Review: The Fixer Uppers (1935)
>> Sunday, May 23, 2010
USA/B&W-21m./Dir: Charles Rogers/Wr: Stan Laurel & Frank Tashlin/Cast: Stan Laurel (Stan), Oliver Hardy (Ollie), Mae Busch (Madam Pierre Gustave), Charles Middleton (Pierre Gustave), Arthur Housman (The Drunk)
The Fixer Uppers is an average Laurel and Hardy short greatly enlivened by the inebriated antics of Hollywood’s greatest character drunk, Arthur Housman. While Housman is not as central to this short as he was in his previous pairings with the boys, Scram! (1932) and The Live Ghost (1935), he steals every second of screen time he’s given from his co-stars. It is a credit to the temperaments of Stan and Ollie that they continued to work with a comic who consistently upstaged them.
As the film opens (in Paris of all places), Stan and Ollie are impoverished door-to-door salesmen hawking Christmas cards of their own creation. They first come to the apartment of a drunk (Arthur Housman) who is nursing a killer hangover with a tall glass of whiskey. Rather than turn the peddlers away, the genial juicer encourages them to read the sentiments from a few of their wares and eventually provides their first sale.
When Stan and Ollie try their luck at the apartment next door, they find a woman (Mae Busch) weeping due to the neglect of her artist husband (Charles “Ming the Merciless” Middleton). Stan comes up with a plan (never a good idea) to help the woman win back her husband’s affections by making him jealous. Unfortunately, when the artist finds his wife in Ollie’s arms, he challenges the rotund salesman to a duel. While Ollie reluctantly agrees to return at midnight to exchange pistol shots, he realizes over a beer with Stan that there is no reason to risk his life, because the artist has no way to find him. Unfortunately, fate in the form of Housman’s drunk eventually reunites Stan and Ollie with the jealous husband.
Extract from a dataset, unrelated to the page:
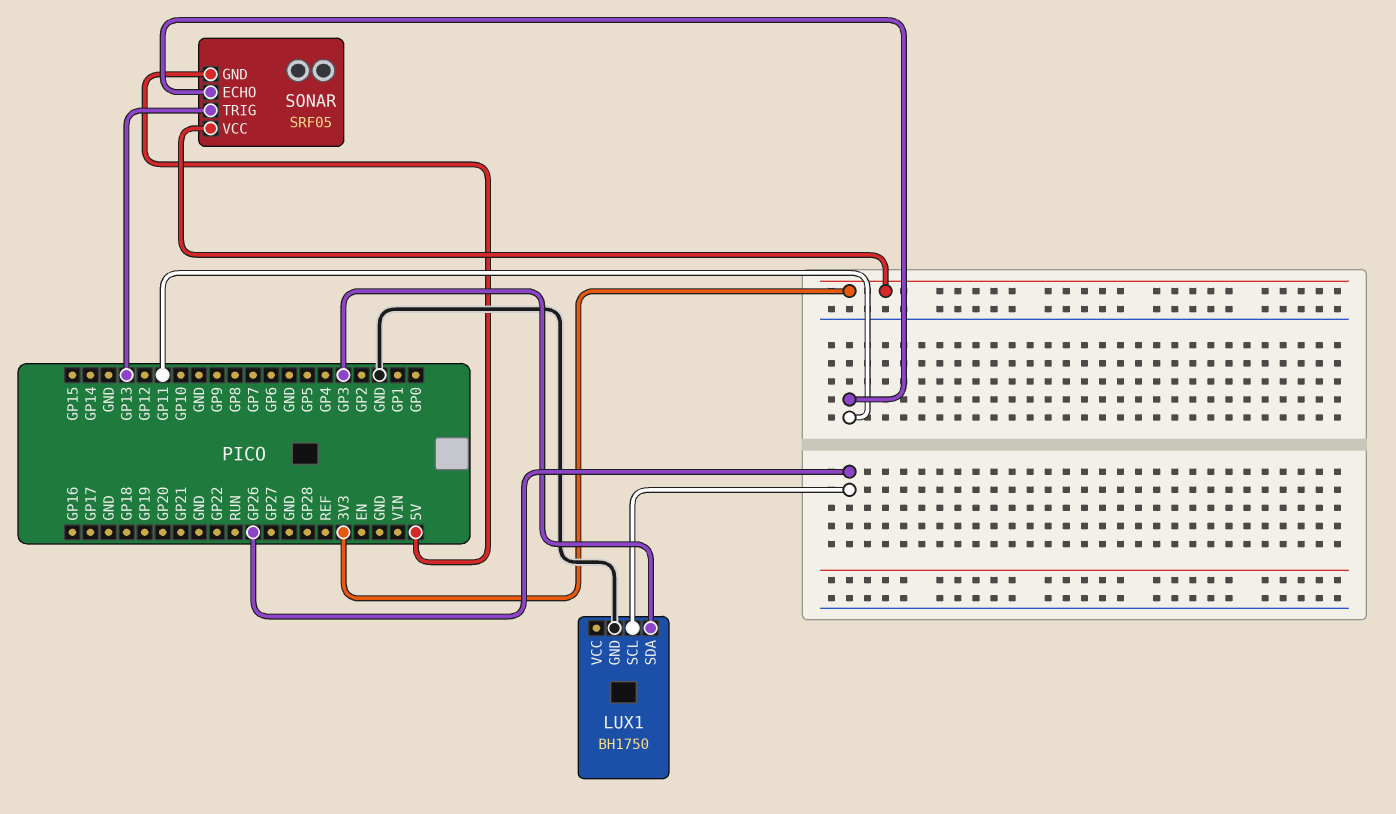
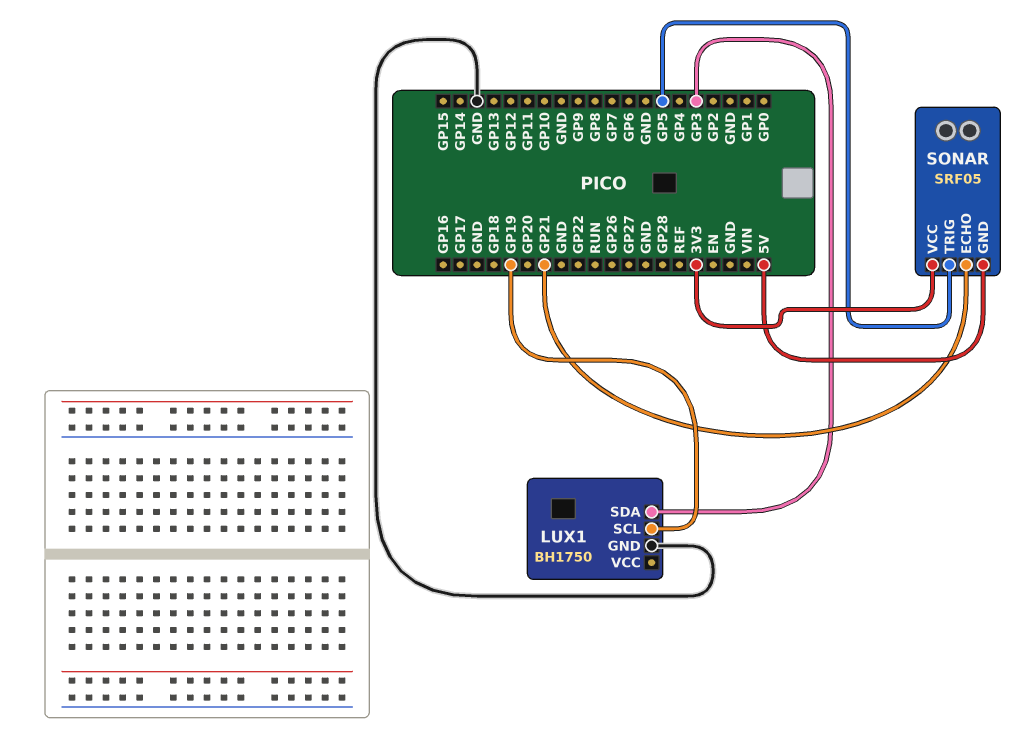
LUX1 pin SCL: GP26 -> GP19
SONAR pin ECHO: GP11 -> GP21
SONAR pin TRIG: GP13 -> GP5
This was Laurel and Hardy’s penultimate short subject before they would devote their time entirely to feature-length comedies. While The Fixer Uppers is nowhere near their best work, it is brisk and amusing throughout, unlike many of their slow and padded features. The short features a few clever comic plot twists (especially the manner in which the boys end up reunited with Middleton); but the main reason to watch the movie is to see the comedy duo work with Housman. Housman’s comic reactions to the boy’s Christmas cards at the beginning of the film and his later scenes in a cafĂ© attempting to get a bartender to serve him a “small big one” are the film’s comic highlights.
Drinks Consumed--Whiskey and beer
Intoxicating Effects--Slurred speech, staggering, hiccups, soused sentiment, and passing out
Potent Quotables--OLLIE (to waiter): Two beers. What'll ya have?
STAN: I’ll have two beers too.
OLLIE: Just two beers.
Video Availability--You can find the short on DVD in the United Kingdom, Germany, and Holland, but it has not been officially released in the U.S. However, Hollywood's Attic provides a collector's copy in Laurel and Hardy Classic Shorts (Volume 6).
Similarly Sauced Cinema--Arthur Housman also provided comic support to Laurel and Hardy in Scram! (1932), The Live Ghost (1934), Our Relations (1936), and briefly in The Flying Deuces (1939).